Para Alveira, sin ella el centro sería distinto
Cuando era niña viajar al centro era todo un acontecimiento. El motivo podía ser cualquiera: ir a la oficina de mi mamá en el ministerio de hacienda, alguna visita al dentista o al oftalmólogo o simplemente compras. El viaje desde el pueblo de la Sabana de Bogotá, llevaba cerca de dos horas, en las que se atravesaba media ciudad, sin importar la ruta de entrada, a partir del monumento a Los Héroes, el recorrido era siempre el mismo: La Caracas. No se me ocurre una vía que haya cambiando tanto en los últimos 30 años. No recuerdo exactamente cuando la hicieron Troncal, pero la recorrí de lunes a viernes dos veces al día durante los primeros cuatro años de mi carrera universitaria.
Apenas superada la adolescencia creo que mi vida de adulta (esto es, con responsabilidades) empezó cuando empecé a viajar sola al centro de Bogotá. Apenas había cumplido 17 años, pero recuerdo esas primeras incursiones con mi amiga Marcela: caminábamos por la av 19 desde la caracas hasta la 4, charlando y mirando vidrieras. Elegíamos zapatos, nos imaginábamos cómo sería nuestra vida de universitarias. En 1991 iniciamos nuestras carreras y a pesar de que las decisiones que tomamos nos distanciaron y a la larga nos alejaron la una de la otra, ese primer año de vida citadina está ligado a nuestra amistad. Cuando cumplimos 18 años, nos tomamos una foto en blanco y negro en el parque Santander. Han pasado muchos años, mi amiga ya no vive, no se si su copia de nuestra fotografía existe, pero en mi recuerdo la vida del centro empezó con ella. En cada almuerzo ejecutivo de los medios días apurados, en las colas de los cinemas de la 24 y en las corridas para llegar a la Caracas antes de que saliera el último bus que nos llevaba de vuelta al pueblo.
Hace apenas un mes volví a recorrer el centro de Bogotá. Cada vez que puedo vuelvo a mi ciudad y a veces me peleo, otras me reconcilio. En esta oportunidad la disfruté muchísimo, encontré muchas cosas cambiadas: el triángulo de Fenicia y la torre Bacatá, ya están proyectando sus largas sombras sobre las manzanas circundantes; la carrera séptima está peatonalizada; el sistema de Transmilenio atraviesa la ciudad en varias direcciones.

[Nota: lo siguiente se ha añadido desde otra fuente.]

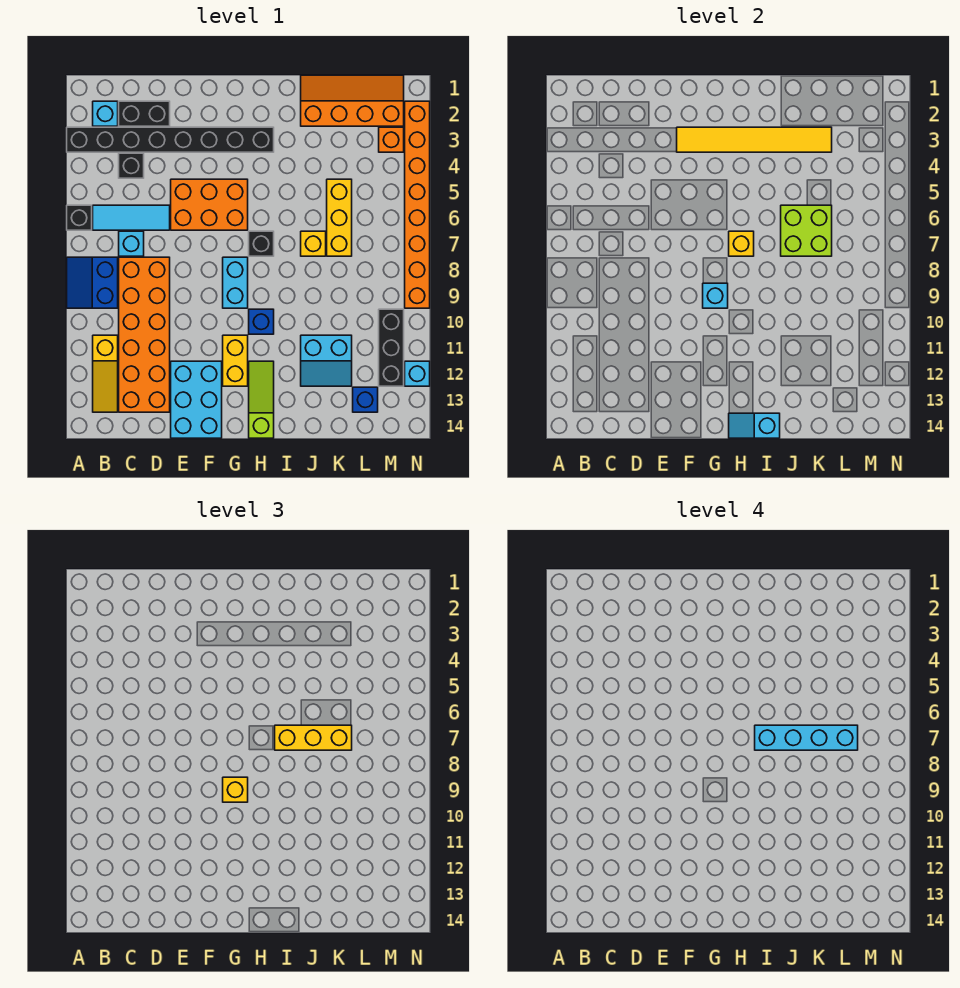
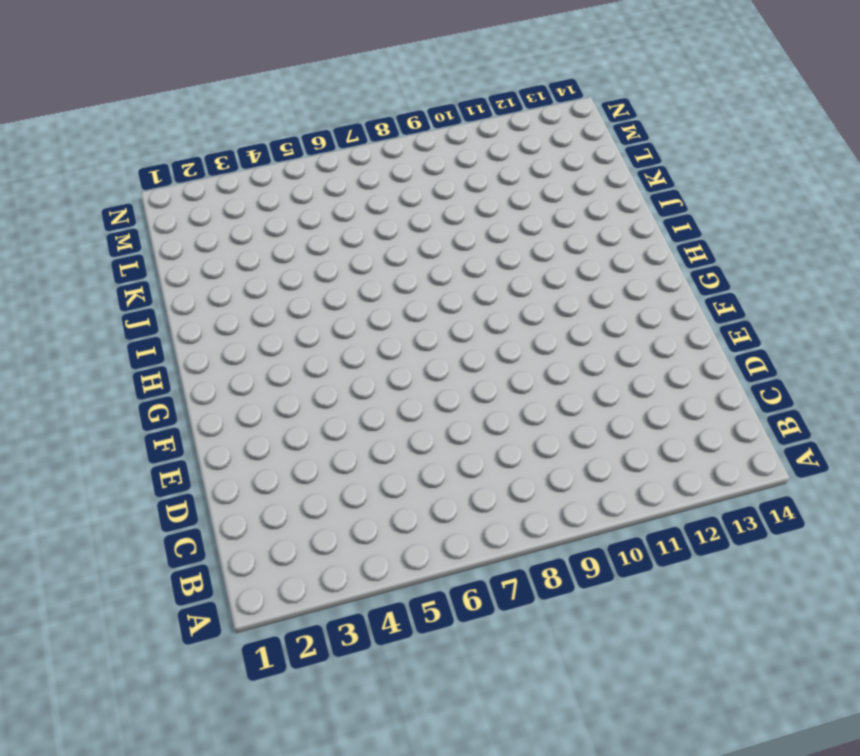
none -> black brick A3:H3 level 1
none -> black brick A6 level 1
none -> blue slope A8:B9 level 1 top B
none -> cyan brick B2 level 1

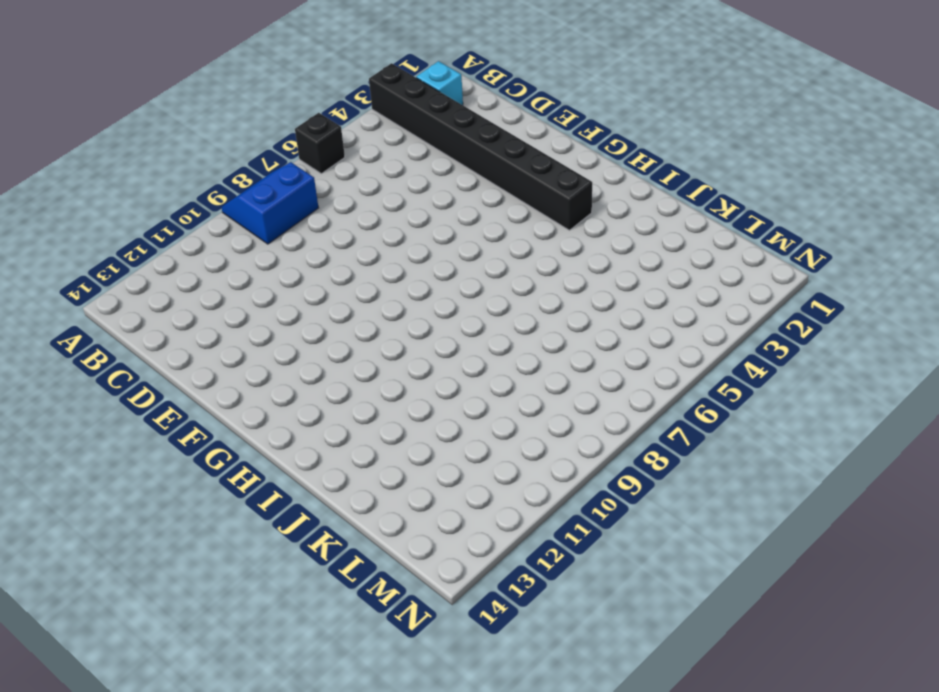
none -> cyan tile B6:D6 level 1
none -> yellow slope B11:B13 level 1 top 11
none -> black brick C2:D2 level 1
none -> black brick C4 level 1

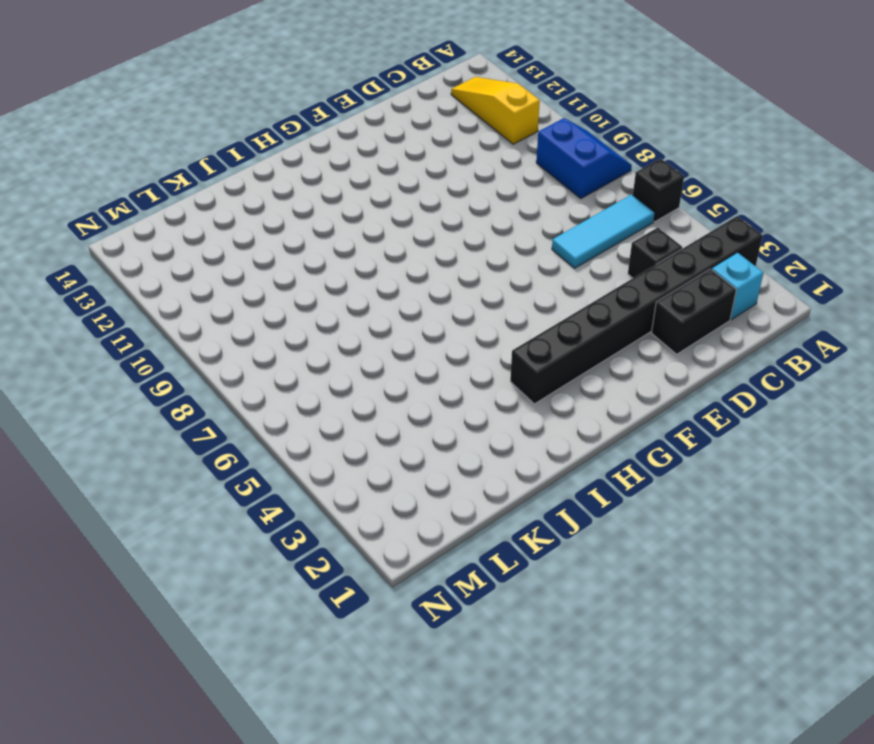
none -> cyan brick C7 level 1
none -> orange brick C8:D13 level 1
none -> orange brick E5:G6 level 1
none -> cyan brick E12:F14 level 1

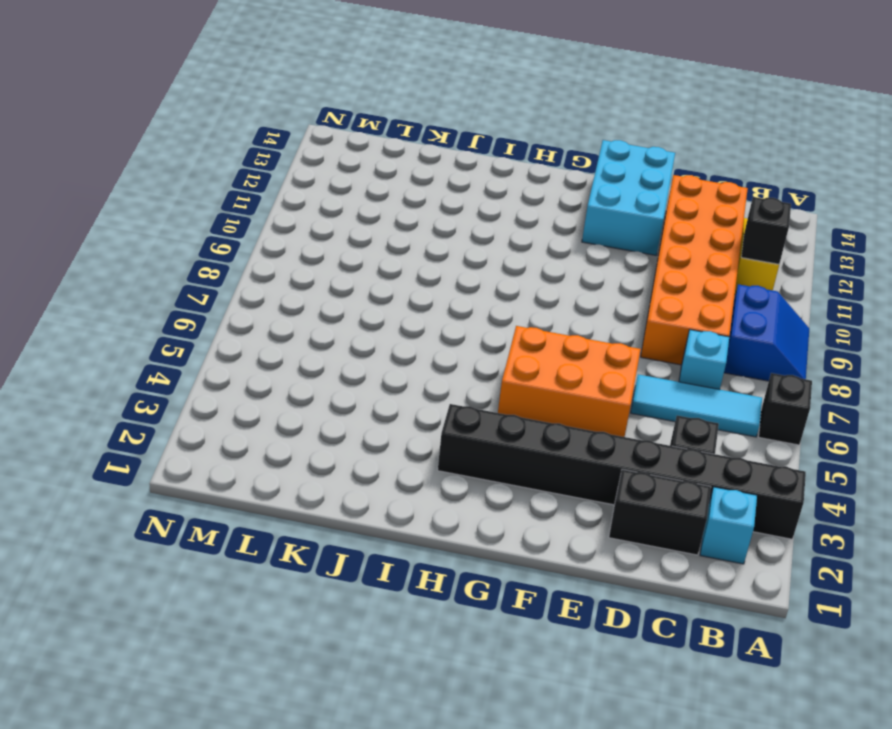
black brick B11 level 2 -> black brick H7 level 1
none -> cyan brick G8:G9 level 1
none -> yellow brick G11:G12 level 1
none -> blue brick H10 level 1
none -> lime slope H12:H14 level 1 top 14

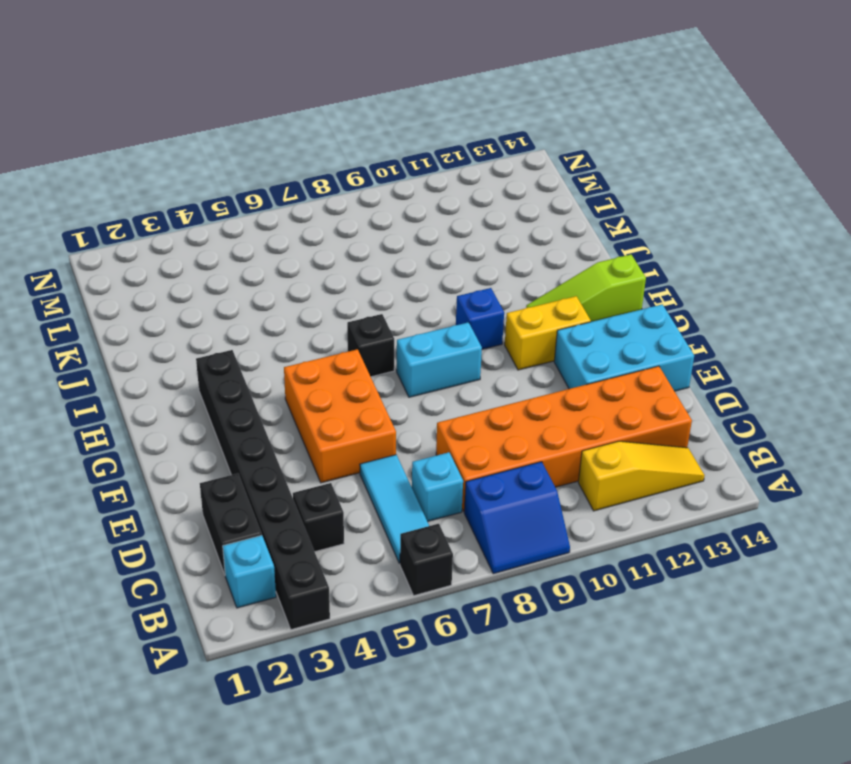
none -> orange slope J1:M2 level 1 top 2
none -> yellow brick J7 level 1
none -> cyan slope J11:K12 level 1 top 11
none -> yellow brick K5:K7 level 1

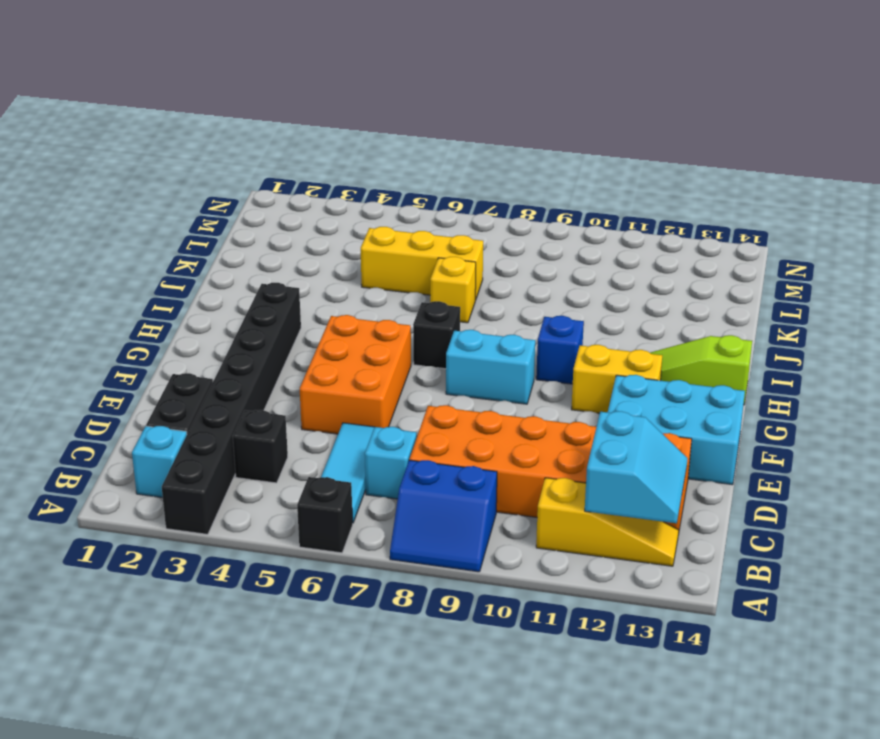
cyan slope B12:C13 level 2 top 12 -> cyan slope J11:K12 level 1 top 11
none -> orange slope J1:M2 level 1 top 2
none -> blue brick L13 level 1
none -> orange brick M3 level 1
none -> black brick M10:M12 level 1

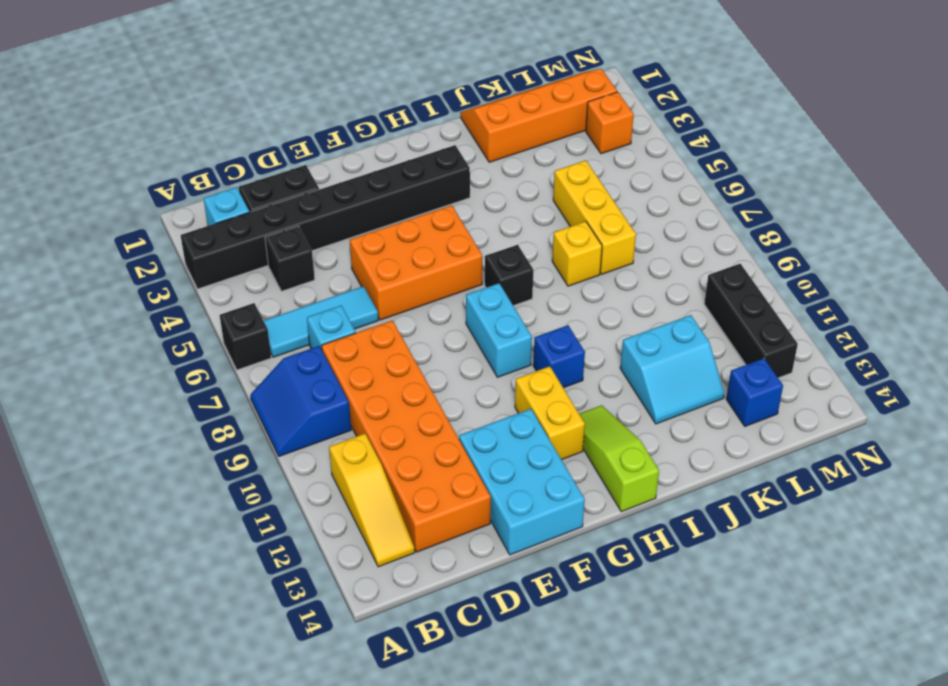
none -> orange brick N2:N9 level 1
none -> cyan brick N12 level 1
none -> yellow tile F3:K3 level 2
none -> cyan brick G9 level 2

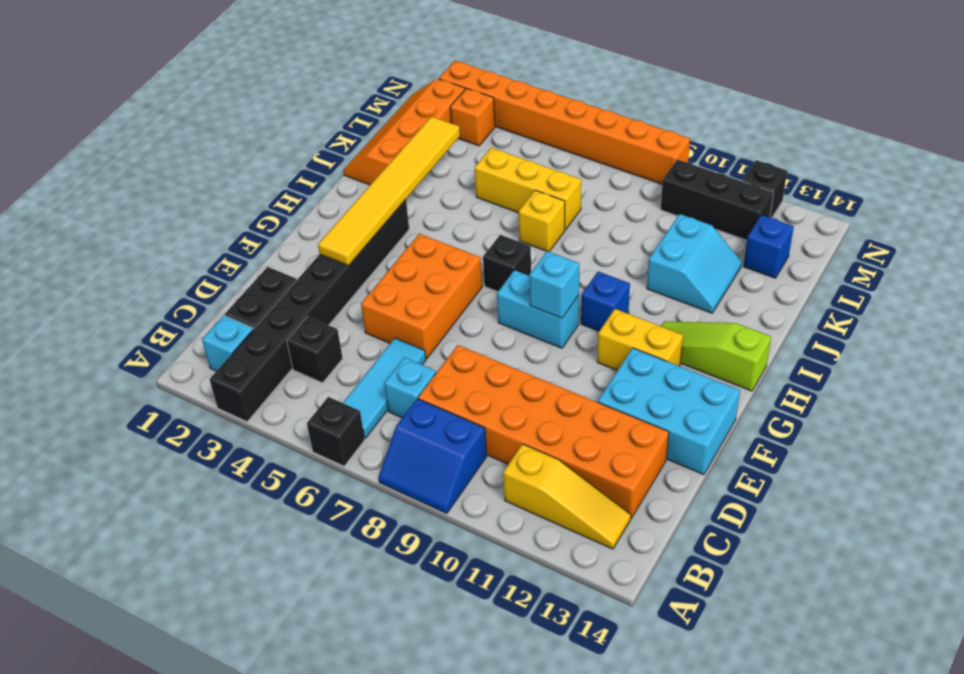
black brick N12 level 1 -> cyan brick N12 level 1
none -> yellow brick H7 level 2
none -> cyan slope H14:I14 level 2 top I
none -> lime brick J6:K7 level 2
none -> yellow brick G9 level 3

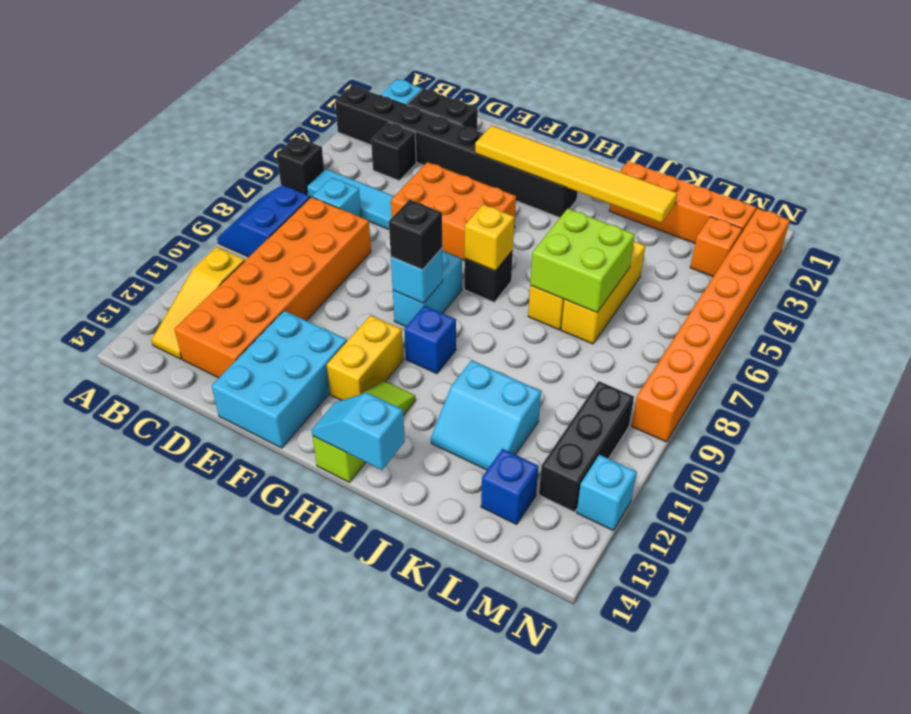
black brick G9 level 3 -> yellow brick G9 level 3
none -> yellow brick I7:K7 level 3
none -> cyan brick I7:L7 level 4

El centro sigue siendo vital y ruidoso, ya no están los cines de la 24, pero se mantienen los cafés que venden tinto con ponqué ramo, los desayunaderos, los buñuelitos en bolsa de papel. Claro que los fotógrafos de los parques ya no están, pero las fotografías que atestiguan las visitas a los lugares inundan el ciberespacio y los vendedores ambulantes venden sin parar los palitos para selfies.
Pasé dos semanas en el centro de Bogotá y reconocí la ciudad de mis nostalgias: en los puestos callejeros de la décima, en el revitalizado Pasaje Rivas, en el perenne Pasaje Hernández, volví a hacer mercado en las inmediaciones de la Plaza España, busqué libros usados en la novena. Esa ciudad sigue latente aun cuando esté siendo renovada. Sigue viva en los hábitos de sus transeúntes, en los recorridos de los vendedores de agua aromática, en el ruido de la calle, en los bailaderos de salsa que mantienen el mismo repertorio desde hace 25 años.
Volví a Buenos Aires renovada y convencida de que a pesar de la arremetida neoliberal, del desplazamiento de los vecinos de Las Aguas, de las topadoras que se llevaron por delante el Bronx y dejaron a mucha gente sin casa, del capricho de hacer de la Plaza de La Concordia una galería de arte, Bogotá resiste y mantiene su esencia aunque la estén remozando para la foto.